アリアの憂鬱
こちらでは始めましてです。つい最近、書き始めた素人ですが、暖かい目で見ていただければと思います。
不定期で更新するのでよろしくお願いします。
「はあ……」
美味しそうなケーキを前に、アリア・マクファーレン子爵令嬢はため息をついた。傍に控えていた侍女のジェニーが心配そうに声をかける。
「お嬢様、そのケーキはお気に召しませんか……?」
自分の思考に没頭していたアリアは、ハッとして慌てて否定する。
「いえ、違うのよ。もうすぐ私の誕生日だから、色々と考えてしまって……」
「そうですか。お嬢様も十五歳……社交界デビューが待っていますからね。でも、お嬢様なら大丈夫ですよ。幼い頃からお仕えさせていただいていますが、贔屓目なしに立派な淑女になられました。自信をお持ちください」
「ありがとう、ジェニー。だけど、この足ではダンスもまともに踊れないし、エスコートをしてくれるキースに申し訳なくて……」
アリアは話しながら自分の足を見る。ドレスに隠されてはいるが、アリアの右腰から太腿にかけて、大きな傷痕がある。その上、傷を負ったときの後遺症で足を引き摺るようになってしまった。ダンスなんてもってのほかだろう。
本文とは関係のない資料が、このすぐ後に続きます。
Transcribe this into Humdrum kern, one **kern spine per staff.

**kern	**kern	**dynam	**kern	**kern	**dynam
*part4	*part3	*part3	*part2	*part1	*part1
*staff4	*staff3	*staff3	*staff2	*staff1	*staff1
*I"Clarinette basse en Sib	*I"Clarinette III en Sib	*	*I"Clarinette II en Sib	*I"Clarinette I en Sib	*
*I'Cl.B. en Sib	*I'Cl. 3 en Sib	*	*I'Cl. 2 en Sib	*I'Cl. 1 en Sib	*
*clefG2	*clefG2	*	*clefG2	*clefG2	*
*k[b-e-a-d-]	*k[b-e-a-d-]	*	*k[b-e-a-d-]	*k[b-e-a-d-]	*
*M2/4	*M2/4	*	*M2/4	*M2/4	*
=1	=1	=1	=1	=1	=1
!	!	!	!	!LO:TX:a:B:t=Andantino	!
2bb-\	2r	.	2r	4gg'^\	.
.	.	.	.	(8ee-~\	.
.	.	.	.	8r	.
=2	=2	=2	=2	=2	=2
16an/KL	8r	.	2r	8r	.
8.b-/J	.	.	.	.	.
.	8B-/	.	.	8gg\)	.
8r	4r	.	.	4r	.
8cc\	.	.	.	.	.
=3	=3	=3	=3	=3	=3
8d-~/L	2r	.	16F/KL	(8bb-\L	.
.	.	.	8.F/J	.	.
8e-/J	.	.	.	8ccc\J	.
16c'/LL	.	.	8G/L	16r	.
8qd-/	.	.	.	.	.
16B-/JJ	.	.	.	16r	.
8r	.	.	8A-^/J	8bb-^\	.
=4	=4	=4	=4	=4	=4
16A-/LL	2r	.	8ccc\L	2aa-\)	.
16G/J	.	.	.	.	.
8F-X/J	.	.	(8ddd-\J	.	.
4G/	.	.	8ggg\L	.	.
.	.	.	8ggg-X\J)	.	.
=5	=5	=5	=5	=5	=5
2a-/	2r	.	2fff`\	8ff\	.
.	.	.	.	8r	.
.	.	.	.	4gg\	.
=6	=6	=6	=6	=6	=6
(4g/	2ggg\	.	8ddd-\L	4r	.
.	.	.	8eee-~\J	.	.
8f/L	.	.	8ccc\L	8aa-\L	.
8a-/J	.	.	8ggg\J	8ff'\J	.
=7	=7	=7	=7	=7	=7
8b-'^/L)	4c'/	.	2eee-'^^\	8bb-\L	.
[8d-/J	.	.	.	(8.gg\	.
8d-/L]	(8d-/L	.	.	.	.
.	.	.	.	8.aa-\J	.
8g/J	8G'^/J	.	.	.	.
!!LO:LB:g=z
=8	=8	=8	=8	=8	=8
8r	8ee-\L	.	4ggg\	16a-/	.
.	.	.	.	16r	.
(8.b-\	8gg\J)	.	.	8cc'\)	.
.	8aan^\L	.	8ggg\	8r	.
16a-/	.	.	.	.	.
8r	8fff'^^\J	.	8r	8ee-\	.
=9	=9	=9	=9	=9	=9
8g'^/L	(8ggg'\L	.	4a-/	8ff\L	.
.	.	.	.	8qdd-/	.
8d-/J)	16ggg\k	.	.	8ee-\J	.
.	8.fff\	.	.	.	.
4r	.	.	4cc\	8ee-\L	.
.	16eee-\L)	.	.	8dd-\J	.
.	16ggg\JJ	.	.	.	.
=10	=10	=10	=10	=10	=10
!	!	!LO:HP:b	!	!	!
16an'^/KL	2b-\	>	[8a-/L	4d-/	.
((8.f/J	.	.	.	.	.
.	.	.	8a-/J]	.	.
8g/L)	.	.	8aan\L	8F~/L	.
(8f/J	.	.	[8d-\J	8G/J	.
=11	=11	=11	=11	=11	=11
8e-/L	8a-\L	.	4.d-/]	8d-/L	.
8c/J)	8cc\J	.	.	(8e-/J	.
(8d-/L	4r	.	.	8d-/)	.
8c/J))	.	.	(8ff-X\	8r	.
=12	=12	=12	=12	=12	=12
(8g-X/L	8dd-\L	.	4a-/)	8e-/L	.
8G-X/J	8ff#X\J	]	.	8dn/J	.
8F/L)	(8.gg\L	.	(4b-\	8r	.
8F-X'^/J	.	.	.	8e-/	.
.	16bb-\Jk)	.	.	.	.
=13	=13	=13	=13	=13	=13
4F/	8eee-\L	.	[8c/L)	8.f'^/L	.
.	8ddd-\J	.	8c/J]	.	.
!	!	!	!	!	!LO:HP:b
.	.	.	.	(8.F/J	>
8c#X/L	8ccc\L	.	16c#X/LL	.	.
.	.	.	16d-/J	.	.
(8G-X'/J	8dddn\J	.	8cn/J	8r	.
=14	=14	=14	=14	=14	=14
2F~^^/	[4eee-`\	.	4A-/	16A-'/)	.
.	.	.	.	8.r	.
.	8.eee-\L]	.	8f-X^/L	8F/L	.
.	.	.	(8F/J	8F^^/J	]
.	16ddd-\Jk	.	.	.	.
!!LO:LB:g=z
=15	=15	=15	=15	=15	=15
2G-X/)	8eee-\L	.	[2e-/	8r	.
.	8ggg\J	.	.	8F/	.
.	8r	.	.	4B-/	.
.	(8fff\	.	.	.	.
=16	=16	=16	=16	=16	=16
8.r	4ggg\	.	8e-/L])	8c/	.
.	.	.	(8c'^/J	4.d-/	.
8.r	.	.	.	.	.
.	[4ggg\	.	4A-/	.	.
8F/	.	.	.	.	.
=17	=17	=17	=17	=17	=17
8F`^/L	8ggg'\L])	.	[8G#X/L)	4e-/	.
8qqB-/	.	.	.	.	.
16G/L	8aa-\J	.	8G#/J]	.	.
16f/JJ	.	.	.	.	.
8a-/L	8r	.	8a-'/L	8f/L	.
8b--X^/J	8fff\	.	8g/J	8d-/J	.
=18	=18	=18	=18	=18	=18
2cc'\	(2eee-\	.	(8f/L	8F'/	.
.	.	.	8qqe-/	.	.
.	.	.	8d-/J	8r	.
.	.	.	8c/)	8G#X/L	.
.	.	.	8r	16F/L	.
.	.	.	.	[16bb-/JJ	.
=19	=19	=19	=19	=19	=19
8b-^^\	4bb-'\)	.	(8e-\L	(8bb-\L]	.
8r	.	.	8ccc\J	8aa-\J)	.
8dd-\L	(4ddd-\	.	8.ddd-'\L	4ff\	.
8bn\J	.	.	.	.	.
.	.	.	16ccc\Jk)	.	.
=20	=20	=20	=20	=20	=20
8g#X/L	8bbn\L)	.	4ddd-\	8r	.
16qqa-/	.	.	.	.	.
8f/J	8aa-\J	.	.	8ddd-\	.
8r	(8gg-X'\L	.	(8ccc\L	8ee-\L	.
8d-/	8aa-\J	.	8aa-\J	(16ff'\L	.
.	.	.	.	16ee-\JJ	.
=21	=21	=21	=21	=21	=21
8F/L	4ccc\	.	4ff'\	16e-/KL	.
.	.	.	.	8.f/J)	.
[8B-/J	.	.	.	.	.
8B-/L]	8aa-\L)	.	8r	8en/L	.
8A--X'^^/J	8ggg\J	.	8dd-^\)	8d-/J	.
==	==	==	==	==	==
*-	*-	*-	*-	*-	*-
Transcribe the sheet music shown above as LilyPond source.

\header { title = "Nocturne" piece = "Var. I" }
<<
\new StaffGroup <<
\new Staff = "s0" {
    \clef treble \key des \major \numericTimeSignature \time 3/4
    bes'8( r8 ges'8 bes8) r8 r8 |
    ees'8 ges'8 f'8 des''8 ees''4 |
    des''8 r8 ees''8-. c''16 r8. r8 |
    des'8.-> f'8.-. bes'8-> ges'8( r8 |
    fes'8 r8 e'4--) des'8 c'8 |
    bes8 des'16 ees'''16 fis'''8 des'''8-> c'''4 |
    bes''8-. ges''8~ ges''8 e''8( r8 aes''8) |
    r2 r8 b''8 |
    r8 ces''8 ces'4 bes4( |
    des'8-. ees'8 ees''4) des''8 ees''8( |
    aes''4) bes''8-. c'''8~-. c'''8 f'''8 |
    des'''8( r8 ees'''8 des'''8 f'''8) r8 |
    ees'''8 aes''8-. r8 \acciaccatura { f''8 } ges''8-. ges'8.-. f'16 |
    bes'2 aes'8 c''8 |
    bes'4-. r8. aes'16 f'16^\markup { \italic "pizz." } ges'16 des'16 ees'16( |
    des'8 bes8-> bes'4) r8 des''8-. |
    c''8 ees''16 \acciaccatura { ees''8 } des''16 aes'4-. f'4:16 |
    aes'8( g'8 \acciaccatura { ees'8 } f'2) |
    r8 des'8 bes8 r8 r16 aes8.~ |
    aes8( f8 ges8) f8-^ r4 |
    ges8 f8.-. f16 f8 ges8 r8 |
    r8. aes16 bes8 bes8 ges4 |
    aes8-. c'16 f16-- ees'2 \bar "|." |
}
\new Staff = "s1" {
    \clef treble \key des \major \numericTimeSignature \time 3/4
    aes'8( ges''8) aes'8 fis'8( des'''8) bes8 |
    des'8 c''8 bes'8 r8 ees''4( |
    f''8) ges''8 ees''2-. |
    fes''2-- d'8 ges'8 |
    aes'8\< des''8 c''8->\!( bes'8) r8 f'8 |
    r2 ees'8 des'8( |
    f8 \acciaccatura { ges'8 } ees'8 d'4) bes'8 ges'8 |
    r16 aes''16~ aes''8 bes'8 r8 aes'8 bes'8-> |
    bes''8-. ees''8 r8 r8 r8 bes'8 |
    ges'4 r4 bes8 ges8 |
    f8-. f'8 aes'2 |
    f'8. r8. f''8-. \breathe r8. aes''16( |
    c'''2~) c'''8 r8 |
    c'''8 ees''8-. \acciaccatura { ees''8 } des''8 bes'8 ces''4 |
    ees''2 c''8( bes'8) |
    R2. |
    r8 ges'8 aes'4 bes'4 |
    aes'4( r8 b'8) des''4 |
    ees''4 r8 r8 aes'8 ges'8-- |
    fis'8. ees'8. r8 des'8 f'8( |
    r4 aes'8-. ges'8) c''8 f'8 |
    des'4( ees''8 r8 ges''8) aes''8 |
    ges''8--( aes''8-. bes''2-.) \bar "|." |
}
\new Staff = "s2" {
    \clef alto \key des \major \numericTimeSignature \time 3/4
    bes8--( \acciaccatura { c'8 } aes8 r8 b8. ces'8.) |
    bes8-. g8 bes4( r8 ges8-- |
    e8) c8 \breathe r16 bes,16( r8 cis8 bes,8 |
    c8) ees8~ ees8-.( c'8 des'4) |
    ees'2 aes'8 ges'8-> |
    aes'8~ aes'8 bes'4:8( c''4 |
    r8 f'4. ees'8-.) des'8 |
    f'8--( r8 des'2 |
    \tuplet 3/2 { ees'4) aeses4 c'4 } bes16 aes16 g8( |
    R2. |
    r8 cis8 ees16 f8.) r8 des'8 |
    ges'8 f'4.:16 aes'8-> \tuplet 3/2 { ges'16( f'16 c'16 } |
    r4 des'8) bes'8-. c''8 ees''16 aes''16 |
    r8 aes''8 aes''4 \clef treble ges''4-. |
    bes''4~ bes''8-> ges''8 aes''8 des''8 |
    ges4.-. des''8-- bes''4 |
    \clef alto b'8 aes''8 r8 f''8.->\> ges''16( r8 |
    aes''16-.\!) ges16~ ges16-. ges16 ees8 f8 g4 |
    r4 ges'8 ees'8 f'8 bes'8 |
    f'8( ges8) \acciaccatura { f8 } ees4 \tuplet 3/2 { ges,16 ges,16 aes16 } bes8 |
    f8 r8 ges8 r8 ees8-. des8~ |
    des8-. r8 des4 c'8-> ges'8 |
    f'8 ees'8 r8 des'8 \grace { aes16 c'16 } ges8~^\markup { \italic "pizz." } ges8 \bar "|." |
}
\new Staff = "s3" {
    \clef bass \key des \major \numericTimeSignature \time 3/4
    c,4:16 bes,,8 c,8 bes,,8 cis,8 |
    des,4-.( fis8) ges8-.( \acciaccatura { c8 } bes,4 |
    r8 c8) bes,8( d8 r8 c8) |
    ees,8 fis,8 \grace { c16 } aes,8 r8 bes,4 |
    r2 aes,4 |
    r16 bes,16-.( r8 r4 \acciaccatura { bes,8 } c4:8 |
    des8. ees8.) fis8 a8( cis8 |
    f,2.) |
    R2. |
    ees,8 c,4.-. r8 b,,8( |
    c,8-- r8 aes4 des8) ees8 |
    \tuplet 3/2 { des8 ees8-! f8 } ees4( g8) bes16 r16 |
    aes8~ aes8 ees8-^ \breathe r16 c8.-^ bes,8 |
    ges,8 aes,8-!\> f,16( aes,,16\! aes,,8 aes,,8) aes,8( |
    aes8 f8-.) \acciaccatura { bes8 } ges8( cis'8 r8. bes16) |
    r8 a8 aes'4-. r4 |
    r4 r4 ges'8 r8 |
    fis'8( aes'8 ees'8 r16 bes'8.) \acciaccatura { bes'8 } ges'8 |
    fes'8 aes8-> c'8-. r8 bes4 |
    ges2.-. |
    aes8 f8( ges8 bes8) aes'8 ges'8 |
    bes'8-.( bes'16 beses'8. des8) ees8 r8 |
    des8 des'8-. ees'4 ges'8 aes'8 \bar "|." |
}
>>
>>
ジェニーも痛ましそうにアリアの足を見ている。怪我を負った事情を知っている彼女には、どんな慰めを言っても結局アリアにとっては辛くなることがわかっているのだろう。口を開いたものの、何も言わずにつぐんでしまった。そんなジェニーの思いやりにアリアは感謝した。
「聞いてくれてありがとう。こんなことでは駄目ね。社交界デビューが終わったらキースと結婚するというのに……」
「そんなことないです。お嬢様が淑女教育だけでなく、キース様のお役に立てるようにと色々なお勉強をされていることも知っています。それに、私たちのような使用人にも心を砕いてくださって感謝しているんですよ」
「ありがとう、ジェニー。私も貴方のような優しい侍女がいて嬉しいわ。もちろん、この屋敷で働いている皆にも言えることだけど」
ジェニーの言葉に破顔する。
そう、アリアは社交界デビューが終われば、幼馴染で三歳年上のキース・カルヴァレスト伯爵家令息との結婚が決まっている。彼は三男なので伯爵家を継ぐことはまずないだろうが、自身は騎士団に属していて、先の戦の戦功として準男爵位を叙爵する予定の将来有望な男性だ。少し癖のある茶色の髪に、感情を映しくるくると回る茶色の瞳は、愛嬌があって可愛いと、年上の女性に人気がある。
そんな彼がどうしてこんな自分と結婚しなければいけないのか。それを考えるといつもアリアの胸にやりきれない思いがよぎるのだ。
ありがとうございました。
8/31 キースの爵位を変更しました。